As reuniões semanais na sede da Gazeta Mercantil em Campinas serviam
 para discutir a viabilidade dos projetos e ajustar o conteúdo



Quando sai da reunião, paguei o estacionamento e entrei no carro, coloquei a cabeça sobre o volante e fiquei alguns instantes refletindo sobre aquele dia. 

Meu Deus, o que me acontecera? 

Finalmente parara um pouco. Tudo aconteceu de forma muito rápida. Não deu nem para pensar. 

Felizmente consegui chegar para a reunião e, embora ela não tenha sido a melhor possível, deu para apresentar os meus pontos de vista e ouvir as orientações necessárias. 

O que me perturbava é que agora estava com um novo problema: ter certeza de que não atropelara ninguém. 

Bom, não dava para continuar ali pensando. 

Liguei o motor, coloquei o carro em marcha e segui de volta para Salto. Pretendia passar pelo local do possível atropelamento e parar um pouco distante. Depois voltar a pé (ninguém me reconheceria) para ver o que de fato acontecera. Além de recuperar a minha placa. 

Tentei avistar de longe se havia concentração de pessoas nas proximidades e não havia. Também já haviam se passado três horas. Se tivesse acontecido um atropelamento, a essa altura estaria tudo resolvido. 

Reduzi a marcha quando passava pelo local na pista contrária, mas não vi nada de anormal. 

Como havia planejado, parei um pouco mais à frente. 

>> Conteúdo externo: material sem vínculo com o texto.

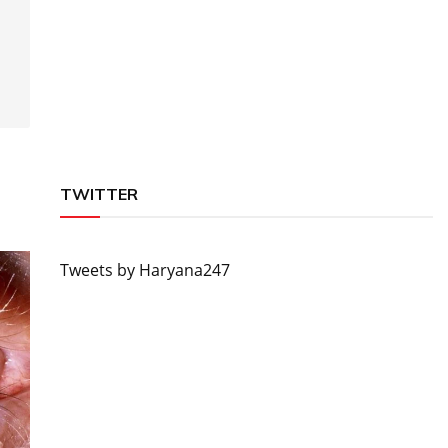
TWITTER
Tweets by Haryana247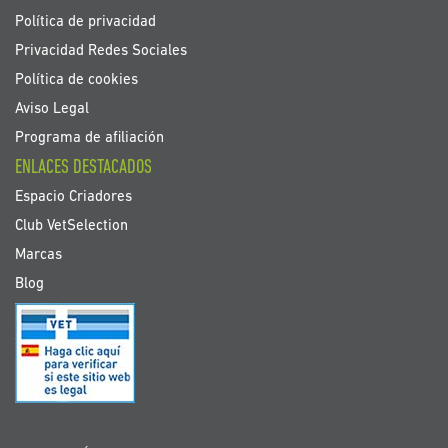
Política de privacidad
Privacidad Redes Sociales
Política de cookies
Aviso Legal
Programa de afiliación
ENLACES DESTACADOS
Espacio Criadores
Club VetSelection
Marcas
Blog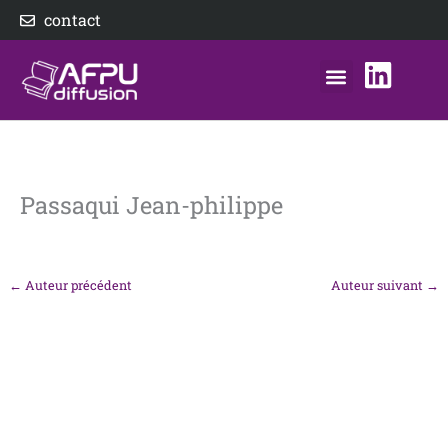
Aller
contact
au
contenu
nos éditeurs
notre distributeur
AFPU Diffusion
Passaqui Jean-philippe
←
Auteur précédent
Auteur suivant
→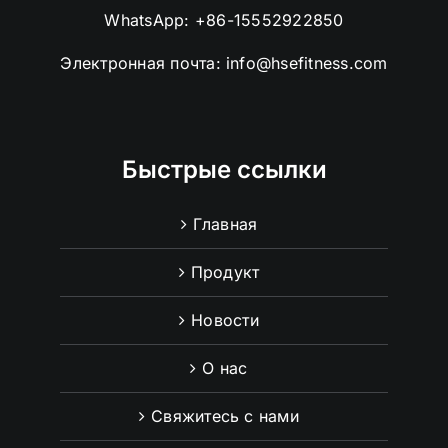
WhatsApp:
+86-15552922850
Электронная почта:
info@hsefitness.com
Быстрые ссылки
Главная
Продукт
Новости
О нас
Свяжитесь с нами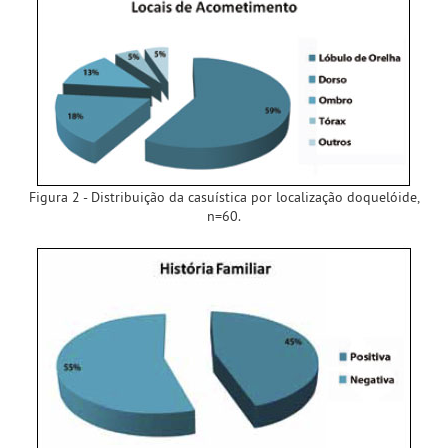
Figura 2 - Distribuição da casuística por localização doquelóide,
n=60.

Desci, olhei para todos os lados para ver se alguém me acompanhava. Tudo estava tranquilo. 

Tive de percorrer uma longa caminhada até voltar ao local do possível atropelamento. 

Em princípio, fiquei do outro lado da pista observando apenas com os olhos. Dali teria tempo de correr, se necessário. Foi aí que vi a placa perto do guard-rail que dividia as duas pistas. Bom, se a placa estava lá, não houve atropelamento. A primeira coisa que pegariam era ela para tentar identificar o motorista. Era preciso ter calma. 

Olhei novamente em redor. 

Tudo estava calmo. Não havia ninguém perto. Nada. 

Resolvi me arriscar pela placa. 

Pulei o guard-rail e fui caminhando até ela. 

Ao apanhá-la e verificar se era mesmo a minha e era, vi a uns dois metros do local um corpo inerte. 

Era um cachorro. 

Provavelmente, eu atropelara o cachorro. 

Sai do local imediatamente, carregando a placa debaixo do braço, e, depois de entrar no carro, acelerei para sair dali. Não via a hora de estar longe de tudo aquilo. 

Quando já havia ganho uma distância boa, reduzi e fui embora vagarosamente como Airton Senna na última curva com medo de o carro quebrar. 

Minha cabeça estava um turbilhão. 



O que é o projeto?


Este texto faz parte do projeto de elaboração de um livro contando os bastidores de reportagens ao longo de quase 40 anos de profissão, que se chamará "Coração Jornalista".